Collected data entries:
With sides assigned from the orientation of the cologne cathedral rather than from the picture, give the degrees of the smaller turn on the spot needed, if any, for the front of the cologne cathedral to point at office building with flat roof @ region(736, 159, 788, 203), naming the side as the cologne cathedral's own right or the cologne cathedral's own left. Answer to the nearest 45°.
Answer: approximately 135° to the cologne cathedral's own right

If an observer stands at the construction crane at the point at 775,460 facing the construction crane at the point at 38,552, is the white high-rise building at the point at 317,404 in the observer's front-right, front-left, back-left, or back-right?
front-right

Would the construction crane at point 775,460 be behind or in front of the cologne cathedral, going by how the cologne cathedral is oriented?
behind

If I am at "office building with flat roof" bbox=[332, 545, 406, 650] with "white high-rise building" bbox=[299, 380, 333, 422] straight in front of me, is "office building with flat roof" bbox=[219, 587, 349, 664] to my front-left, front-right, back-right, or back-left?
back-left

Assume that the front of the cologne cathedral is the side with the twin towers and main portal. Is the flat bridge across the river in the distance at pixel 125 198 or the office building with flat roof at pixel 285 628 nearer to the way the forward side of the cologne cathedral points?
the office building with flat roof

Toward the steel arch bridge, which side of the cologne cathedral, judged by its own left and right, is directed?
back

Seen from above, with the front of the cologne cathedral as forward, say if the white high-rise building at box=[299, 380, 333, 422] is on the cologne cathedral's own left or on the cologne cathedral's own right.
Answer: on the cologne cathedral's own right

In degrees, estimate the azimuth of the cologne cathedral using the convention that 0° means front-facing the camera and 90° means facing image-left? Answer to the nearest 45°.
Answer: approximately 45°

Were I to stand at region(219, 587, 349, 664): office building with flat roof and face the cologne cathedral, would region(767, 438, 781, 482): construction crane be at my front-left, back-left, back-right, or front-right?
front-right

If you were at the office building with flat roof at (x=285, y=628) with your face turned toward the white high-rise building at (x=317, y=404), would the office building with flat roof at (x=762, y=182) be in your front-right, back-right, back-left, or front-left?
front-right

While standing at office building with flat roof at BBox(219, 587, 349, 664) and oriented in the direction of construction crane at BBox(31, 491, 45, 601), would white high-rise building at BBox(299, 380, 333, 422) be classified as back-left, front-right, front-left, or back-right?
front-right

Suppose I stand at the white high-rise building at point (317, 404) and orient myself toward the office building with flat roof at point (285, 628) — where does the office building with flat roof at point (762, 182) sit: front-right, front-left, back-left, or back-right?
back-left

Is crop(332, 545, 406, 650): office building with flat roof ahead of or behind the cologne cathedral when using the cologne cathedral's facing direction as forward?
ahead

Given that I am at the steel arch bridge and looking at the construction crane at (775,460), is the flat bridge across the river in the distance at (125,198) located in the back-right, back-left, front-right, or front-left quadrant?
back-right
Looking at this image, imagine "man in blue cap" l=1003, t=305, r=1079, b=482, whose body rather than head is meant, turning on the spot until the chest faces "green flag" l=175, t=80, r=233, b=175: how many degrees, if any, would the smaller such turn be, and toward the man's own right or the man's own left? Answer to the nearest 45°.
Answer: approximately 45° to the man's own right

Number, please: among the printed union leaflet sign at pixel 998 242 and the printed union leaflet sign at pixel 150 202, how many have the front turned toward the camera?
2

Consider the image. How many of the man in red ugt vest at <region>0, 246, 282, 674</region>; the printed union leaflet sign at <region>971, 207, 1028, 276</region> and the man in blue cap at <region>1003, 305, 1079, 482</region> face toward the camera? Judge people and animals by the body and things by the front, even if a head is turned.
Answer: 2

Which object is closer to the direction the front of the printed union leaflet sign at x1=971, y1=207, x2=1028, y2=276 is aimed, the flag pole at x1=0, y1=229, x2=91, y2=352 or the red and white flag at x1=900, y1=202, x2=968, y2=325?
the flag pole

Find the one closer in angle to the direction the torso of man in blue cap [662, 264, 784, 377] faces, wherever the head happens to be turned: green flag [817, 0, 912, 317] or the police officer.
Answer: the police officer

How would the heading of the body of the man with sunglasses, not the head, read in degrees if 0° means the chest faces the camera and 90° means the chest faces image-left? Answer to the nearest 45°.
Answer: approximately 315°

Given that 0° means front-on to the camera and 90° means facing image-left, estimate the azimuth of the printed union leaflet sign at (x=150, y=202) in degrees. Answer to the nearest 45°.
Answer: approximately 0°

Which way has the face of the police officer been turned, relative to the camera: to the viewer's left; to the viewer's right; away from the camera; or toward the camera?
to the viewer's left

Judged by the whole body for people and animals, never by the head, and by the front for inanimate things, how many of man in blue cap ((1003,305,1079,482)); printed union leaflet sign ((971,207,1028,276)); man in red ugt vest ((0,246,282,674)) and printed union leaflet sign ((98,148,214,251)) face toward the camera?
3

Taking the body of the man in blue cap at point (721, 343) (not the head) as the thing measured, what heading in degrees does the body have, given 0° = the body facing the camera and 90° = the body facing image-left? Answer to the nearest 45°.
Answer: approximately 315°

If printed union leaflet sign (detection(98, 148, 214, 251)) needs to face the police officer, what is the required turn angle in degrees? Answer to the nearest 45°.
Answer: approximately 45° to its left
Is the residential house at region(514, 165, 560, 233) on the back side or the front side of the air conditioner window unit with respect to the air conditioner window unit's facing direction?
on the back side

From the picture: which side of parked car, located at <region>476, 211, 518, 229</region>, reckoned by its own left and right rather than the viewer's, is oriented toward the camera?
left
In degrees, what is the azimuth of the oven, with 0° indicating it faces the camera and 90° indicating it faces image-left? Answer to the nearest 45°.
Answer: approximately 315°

--

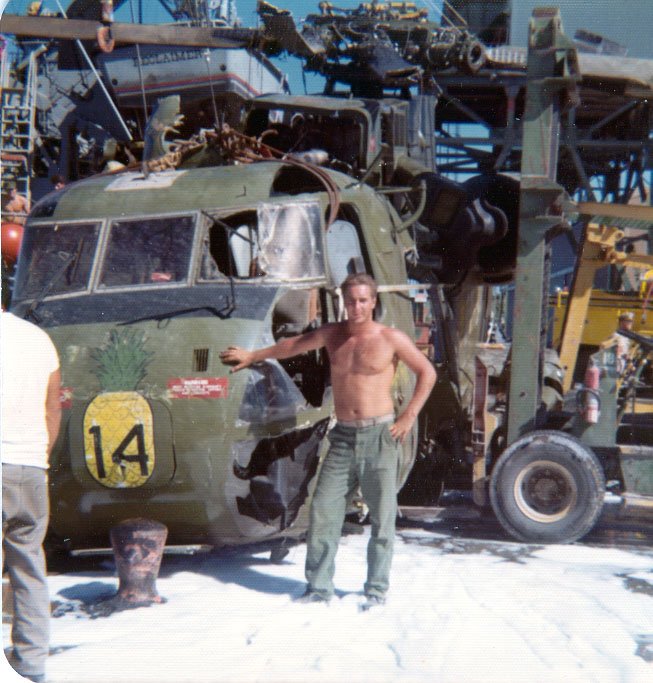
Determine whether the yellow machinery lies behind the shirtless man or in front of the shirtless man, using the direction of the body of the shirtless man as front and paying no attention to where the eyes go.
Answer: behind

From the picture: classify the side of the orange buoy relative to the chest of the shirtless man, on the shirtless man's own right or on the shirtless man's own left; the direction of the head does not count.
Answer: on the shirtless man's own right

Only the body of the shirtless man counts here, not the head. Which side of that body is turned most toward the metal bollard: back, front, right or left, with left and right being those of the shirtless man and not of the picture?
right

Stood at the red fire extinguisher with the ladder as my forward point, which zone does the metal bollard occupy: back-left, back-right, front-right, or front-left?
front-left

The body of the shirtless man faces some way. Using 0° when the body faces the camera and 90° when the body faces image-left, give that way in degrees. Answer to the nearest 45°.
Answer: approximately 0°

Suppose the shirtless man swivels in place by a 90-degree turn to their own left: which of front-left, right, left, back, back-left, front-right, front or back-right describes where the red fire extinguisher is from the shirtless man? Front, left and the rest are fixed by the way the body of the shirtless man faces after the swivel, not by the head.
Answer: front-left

* * *

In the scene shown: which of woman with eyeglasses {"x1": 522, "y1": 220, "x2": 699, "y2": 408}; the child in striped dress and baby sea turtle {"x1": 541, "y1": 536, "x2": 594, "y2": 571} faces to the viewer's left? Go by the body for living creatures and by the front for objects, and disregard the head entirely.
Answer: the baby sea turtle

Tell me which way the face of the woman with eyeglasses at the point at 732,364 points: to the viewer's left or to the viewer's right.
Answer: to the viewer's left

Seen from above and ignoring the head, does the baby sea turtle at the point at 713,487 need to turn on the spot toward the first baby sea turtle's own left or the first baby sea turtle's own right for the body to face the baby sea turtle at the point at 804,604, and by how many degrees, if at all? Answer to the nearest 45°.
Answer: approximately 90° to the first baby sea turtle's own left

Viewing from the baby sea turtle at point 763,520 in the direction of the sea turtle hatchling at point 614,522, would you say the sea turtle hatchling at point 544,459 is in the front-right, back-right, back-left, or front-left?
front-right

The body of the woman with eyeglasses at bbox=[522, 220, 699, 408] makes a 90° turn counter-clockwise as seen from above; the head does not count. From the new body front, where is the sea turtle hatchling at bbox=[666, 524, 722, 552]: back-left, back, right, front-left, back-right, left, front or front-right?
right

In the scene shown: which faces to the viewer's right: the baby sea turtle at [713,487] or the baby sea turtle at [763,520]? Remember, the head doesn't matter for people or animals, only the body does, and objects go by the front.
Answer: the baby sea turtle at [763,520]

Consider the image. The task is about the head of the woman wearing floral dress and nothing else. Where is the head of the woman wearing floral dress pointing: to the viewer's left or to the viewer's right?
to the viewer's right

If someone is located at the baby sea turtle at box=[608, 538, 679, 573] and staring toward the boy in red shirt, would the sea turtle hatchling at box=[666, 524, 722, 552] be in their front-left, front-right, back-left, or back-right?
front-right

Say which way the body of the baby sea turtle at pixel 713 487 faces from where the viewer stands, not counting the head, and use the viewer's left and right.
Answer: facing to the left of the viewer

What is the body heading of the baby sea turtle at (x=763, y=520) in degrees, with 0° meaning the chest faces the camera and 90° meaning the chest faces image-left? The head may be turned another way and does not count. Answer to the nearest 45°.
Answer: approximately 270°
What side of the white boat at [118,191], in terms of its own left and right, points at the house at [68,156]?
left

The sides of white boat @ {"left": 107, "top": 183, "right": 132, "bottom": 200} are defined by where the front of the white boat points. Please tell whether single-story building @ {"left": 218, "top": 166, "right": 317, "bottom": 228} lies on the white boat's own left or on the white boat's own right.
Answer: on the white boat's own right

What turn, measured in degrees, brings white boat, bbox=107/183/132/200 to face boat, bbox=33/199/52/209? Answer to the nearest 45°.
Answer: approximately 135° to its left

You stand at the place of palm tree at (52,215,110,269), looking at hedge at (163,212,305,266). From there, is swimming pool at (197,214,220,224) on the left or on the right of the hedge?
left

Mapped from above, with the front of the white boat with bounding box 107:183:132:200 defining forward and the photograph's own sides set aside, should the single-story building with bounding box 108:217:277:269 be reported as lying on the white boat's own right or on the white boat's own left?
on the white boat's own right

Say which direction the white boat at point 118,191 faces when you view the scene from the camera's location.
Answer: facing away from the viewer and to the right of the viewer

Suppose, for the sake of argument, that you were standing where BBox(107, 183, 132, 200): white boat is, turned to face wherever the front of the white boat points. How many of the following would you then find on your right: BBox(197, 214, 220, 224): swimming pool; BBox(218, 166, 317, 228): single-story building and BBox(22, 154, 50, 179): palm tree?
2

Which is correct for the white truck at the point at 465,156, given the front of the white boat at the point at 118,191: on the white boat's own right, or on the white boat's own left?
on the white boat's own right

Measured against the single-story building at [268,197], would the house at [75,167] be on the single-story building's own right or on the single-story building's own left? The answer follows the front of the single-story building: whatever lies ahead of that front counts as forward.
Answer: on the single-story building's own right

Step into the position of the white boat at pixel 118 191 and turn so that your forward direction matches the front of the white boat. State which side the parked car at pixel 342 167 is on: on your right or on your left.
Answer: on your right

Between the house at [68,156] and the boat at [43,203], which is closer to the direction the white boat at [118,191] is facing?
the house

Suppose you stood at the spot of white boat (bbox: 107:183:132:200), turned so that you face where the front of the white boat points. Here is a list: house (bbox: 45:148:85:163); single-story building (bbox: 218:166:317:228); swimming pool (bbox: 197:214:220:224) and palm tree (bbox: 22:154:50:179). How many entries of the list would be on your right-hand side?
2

Prompt:
Extract each line of the material above that contains the word "river".

Written answer:
Assume that the front of the cologne cathedral is the side with the twin towers and main portal. Is the flat bridge across the river in the distance at pixel 125 198 or the office building with flat roof at pixel 285 628 nearer to the way the forward side of the cologne cathedral points?
Given that I am at the steel arch bridge and looking at the construction crane at (775,460), is the flat bridge across the river in the distance at (125,198) located in the back-right, back-left, front-right, or front-left quadrant?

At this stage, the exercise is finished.